Находя и в просвещении диалектическую логику, ему приписывают выделение двух полюсов самозабвения или безумия в целом. «Служить богу, не постулирующему самости, такое же безумие,
как и пьянство. Обоим прогресс приуготовляет одинаковую участь: обоготворения и погружения в непосредственное природное бытие; самозабвение мысли, равно как и самозабвение похоти предается им проклятью. Опосредованным принципом самости является общественный труд». [2] Просвещение безусловно ориентировалось на воспринимающую среду; тогда как для рефлексии просвещения в качестве снятой формы социализации философствования также и подобная ориентация кажется чем-то необязательным, но тем не менее заслуживающим специального исследования. Подлинно философский интерес может вызывать, например, история сексуальности (Фуко) или другой общественный процесс. Ориентируясь на непостоянство социальной интуиции, мы вспоминаем всякий раз об уже несовременном типе философа, многоопытного в получении фактов сознания вместо бытия в мире. В самом самозабвении мысль и похоть незаменимы друг в друге.Складывается впечатление, что философа конца ХХ века, как правило работающего по совместительству
психоаналитиком, интересует скорее секс как таковой, чем личность Бога во всяком ее конкретном проявлении. Имеется в виду следующее. «Сад дереализует зрение как «агрегат умозаключений» или то, что философы обычно называют мышлением, вместо Бога обожествляя непомерность первичного телесного жеста… Мы оказываемся в мире телесных автоматов, которые выдавливают всеобщее, в том числе и Бога, из случайностей своего собственного устройства… Страстность атеизма Сада прямо пропорциональна бескомпромисной гиперреальности отстаиваемого им мира». [3] Но садизм с появлением работ Фрейда в принципе признан присущим каждому социально несовершенному, а значит в той или иной мере практически каждому индивиду. Следовательно, адаптирующийся к своему жизненному миру философ имеет дело с реальной эротизацией (отрефлектированностью сексуальности) представлений обыденного сознания, садизм которых проявляется в насилии над образом Бога, ограничивающем его контурами тела. Так что для силы, пренебрегающей понятием, наиболее ясной и отчетливой оказывается идея не чистого мышления о мышлении, а секса – адекватной телесной рефлексии тела.В чем состоит понятие Бога в западной философии XX века – не является корректным вопросом: для определенности самой философии уже не существует ни понятий, ни Бога; то и другое представляется несущественным. Даже маркиз де Сад по мнению «садоведов» (в каком смысле эта деятельность оказывается самосознанием и выступает в качестве философии мы указали выше) прилежит борьбе с Богом куда больше, чем настоянию на том или ином «отклоняющемся» сексуальном акте. Но даже противоречие Богу осталось в прошлом. Привычка к самозабвению распространяется на все отношения – и на самосознание тоже, где абсолютный субъект не имеет места за ненадобностью. И подчеркивая, что освободившаяся и поначалу «горячая» вакансия Бога ликвидирована как таковая, только повторяют заключение о другом способе ее замещения. Социальные силы размывают определения должностей; «текучесть кадров» в философии – показатель того, что не только невозможно уже однозначно судить о том, кто заслуживает звания философа, но и самоопределение через самоотдачу в любви к мудрости за последний век стало более чем проблематично – оно никому не нужно.

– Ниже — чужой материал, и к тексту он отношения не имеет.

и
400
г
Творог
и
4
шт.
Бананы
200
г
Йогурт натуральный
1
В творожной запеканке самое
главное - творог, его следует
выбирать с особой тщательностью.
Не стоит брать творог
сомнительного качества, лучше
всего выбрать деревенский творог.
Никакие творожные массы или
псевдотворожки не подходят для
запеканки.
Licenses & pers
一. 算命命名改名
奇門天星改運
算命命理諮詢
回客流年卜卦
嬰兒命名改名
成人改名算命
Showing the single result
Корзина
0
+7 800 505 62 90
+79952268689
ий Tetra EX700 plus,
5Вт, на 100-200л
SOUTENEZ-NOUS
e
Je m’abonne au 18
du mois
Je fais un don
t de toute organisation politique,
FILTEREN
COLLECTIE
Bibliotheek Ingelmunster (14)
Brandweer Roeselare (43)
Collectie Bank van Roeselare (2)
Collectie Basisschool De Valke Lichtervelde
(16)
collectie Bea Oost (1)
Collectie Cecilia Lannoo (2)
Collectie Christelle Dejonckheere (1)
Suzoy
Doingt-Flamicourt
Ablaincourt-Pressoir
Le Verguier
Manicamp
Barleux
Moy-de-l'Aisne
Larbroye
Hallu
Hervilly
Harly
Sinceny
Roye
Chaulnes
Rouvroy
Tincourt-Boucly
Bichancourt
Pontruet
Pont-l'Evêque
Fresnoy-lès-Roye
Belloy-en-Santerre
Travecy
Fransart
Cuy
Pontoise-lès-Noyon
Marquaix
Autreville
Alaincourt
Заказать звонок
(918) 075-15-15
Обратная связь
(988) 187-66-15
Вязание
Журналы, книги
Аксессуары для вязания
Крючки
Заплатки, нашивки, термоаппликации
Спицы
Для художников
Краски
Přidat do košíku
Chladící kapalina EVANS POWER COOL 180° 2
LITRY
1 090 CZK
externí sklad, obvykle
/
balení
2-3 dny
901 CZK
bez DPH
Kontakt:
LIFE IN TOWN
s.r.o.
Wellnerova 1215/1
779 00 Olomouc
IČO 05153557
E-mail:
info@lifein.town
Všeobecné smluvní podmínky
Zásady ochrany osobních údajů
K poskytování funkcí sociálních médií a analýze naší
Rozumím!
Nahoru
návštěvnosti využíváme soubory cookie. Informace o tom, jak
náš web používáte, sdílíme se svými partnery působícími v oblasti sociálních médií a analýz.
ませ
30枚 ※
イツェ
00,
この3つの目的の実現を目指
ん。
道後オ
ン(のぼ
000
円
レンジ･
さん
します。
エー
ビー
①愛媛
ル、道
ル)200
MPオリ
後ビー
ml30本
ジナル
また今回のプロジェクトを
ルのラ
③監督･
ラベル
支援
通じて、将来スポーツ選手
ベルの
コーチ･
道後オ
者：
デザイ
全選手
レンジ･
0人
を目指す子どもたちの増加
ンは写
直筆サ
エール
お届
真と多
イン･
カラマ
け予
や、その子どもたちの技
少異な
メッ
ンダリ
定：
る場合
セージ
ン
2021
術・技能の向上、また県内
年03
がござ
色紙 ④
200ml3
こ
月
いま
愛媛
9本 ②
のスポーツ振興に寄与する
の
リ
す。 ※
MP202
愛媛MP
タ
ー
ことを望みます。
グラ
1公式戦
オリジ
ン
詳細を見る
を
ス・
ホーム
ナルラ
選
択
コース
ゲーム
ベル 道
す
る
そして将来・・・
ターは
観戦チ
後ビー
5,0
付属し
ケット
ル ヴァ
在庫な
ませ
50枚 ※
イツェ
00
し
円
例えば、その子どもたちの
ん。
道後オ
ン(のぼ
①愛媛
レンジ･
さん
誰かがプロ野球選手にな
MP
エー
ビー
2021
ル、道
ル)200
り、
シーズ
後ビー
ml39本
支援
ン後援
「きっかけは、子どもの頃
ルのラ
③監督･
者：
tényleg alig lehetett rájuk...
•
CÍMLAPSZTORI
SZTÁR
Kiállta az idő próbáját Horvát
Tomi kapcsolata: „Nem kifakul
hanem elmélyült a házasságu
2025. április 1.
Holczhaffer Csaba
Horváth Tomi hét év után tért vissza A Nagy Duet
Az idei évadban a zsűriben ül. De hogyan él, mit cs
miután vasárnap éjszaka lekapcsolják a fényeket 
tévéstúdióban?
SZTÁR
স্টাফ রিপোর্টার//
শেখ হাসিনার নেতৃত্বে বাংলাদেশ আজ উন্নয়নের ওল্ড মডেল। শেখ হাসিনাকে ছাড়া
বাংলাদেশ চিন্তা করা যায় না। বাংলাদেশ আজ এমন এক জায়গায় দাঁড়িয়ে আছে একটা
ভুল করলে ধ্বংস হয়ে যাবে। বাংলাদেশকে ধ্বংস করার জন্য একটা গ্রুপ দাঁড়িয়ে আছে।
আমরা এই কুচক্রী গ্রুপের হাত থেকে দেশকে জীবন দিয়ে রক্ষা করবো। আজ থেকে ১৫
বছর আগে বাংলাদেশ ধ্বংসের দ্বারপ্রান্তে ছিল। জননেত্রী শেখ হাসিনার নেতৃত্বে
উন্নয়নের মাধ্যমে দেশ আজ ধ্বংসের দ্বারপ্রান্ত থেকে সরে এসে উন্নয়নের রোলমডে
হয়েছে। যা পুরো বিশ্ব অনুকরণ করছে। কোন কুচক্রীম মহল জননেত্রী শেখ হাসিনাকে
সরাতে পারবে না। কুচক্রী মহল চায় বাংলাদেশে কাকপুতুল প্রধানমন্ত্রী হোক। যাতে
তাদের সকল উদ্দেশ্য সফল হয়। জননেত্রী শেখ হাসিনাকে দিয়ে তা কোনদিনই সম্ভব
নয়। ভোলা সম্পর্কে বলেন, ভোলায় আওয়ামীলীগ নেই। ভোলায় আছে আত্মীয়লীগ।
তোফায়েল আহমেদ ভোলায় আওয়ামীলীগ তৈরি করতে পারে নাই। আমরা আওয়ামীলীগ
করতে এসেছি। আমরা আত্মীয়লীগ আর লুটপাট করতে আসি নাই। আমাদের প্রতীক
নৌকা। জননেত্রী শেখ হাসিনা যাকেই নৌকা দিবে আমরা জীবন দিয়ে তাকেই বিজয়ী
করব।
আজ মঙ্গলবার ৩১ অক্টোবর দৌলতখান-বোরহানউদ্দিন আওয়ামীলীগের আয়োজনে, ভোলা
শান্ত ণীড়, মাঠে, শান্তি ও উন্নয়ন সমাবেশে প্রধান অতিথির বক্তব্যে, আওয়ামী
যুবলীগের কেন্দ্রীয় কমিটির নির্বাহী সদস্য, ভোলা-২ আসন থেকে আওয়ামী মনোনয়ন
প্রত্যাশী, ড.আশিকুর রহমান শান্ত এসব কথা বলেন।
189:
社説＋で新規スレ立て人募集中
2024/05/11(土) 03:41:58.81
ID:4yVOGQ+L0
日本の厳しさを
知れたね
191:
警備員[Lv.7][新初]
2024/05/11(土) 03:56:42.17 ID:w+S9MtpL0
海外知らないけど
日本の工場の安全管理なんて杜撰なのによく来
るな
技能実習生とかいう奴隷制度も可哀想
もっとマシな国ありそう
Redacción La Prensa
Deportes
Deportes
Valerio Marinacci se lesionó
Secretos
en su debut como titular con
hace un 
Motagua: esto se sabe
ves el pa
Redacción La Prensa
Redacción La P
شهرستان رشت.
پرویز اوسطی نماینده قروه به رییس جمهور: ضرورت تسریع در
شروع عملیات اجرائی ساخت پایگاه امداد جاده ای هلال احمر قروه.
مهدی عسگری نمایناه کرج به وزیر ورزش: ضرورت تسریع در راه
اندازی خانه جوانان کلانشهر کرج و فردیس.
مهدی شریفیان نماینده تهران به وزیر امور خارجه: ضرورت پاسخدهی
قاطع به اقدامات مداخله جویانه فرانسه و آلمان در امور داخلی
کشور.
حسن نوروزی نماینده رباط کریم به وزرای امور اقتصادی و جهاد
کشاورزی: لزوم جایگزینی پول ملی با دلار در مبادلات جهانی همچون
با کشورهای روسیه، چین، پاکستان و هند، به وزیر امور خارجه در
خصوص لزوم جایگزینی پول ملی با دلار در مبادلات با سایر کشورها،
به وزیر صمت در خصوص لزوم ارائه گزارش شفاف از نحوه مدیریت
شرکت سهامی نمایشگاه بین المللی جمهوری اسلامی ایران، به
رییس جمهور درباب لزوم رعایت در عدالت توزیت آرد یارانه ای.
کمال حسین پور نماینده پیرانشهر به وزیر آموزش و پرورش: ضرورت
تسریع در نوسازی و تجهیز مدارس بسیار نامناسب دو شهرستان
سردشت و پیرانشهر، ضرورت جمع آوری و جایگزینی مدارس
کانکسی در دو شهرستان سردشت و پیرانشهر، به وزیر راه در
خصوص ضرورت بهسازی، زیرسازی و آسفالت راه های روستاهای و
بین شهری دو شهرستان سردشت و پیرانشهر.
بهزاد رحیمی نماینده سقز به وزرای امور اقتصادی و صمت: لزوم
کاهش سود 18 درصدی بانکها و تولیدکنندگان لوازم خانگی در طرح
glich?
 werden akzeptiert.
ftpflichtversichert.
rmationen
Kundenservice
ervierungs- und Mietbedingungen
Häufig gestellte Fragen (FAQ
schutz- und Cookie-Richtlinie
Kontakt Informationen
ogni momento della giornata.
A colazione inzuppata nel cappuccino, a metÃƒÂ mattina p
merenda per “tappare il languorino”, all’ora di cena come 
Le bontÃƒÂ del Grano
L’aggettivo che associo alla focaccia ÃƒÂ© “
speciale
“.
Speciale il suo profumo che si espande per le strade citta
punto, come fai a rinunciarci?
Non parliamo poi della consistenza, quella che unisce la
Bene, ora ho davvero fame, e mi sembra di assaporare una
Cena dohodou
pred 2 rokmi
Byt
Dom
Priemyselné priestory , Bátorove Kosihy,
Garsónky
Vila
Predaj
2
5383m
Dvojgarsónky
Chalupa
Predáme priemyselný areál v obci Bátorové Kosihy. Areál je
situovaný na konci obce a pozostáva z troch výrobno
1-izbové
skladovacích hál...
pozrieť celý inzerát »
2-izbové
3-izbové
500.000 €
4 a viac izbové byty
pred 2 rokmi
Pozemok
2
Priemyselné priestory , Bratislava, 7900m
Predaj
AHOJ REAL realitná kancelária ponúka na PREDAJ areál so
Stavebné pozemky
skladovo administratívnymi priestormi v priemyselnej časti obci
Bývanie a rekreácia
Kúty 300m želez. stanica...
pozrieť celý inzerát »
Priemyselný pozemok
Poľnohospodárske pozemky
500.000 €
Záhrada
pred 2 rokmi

Неспособность диалектической логики справиться с разрешением противоречия садизма и мазохизма подтверждает их без-понятийный характер. Делёз настаивает на том, что мазохизм недопустимо считать тенденцией, строго взаимодополнительной к садизму. Он неоднократно возвращается к «мазохистскому визионеру» с его «диковинным» видинием «смерти Бога»,
– чтобы показать, что в предрассудке о садо-мазохистском единстве «дело не заходит дальше каких-то весьма грубых, плохо различенных понятий». [4] Поэтому отсутствие Бога как содержательности философии не оформляется и в данности варианта его удержания: мазохизм тоже выражает прочувствованность преобладания небытия в самом бытии, но не прямо противоположным образом, чем это было бы ясно из наблюдения за садизмом. Поэтому Делёз и Гватари считают комизацией давать подобно Ницше десять-пятнадцать равно вероятных версий этого события – и заключают, что Смерть бога не имеет никакого значения для бессознательного, а значит Он никогда и не существовал. [5] Собственно, думать в подлинном смысле слова, – приближаясь к божественному мышлению о самом себе по Аристотелю или рефлексии абсолютного Духа по Гегелю, – некому и не о чем. Атеизм (в качестве внешней рефлексии обожения) к концу XX века – такой же пережиток, как и суеверие (исключительно внутренняя рефлексия обожения).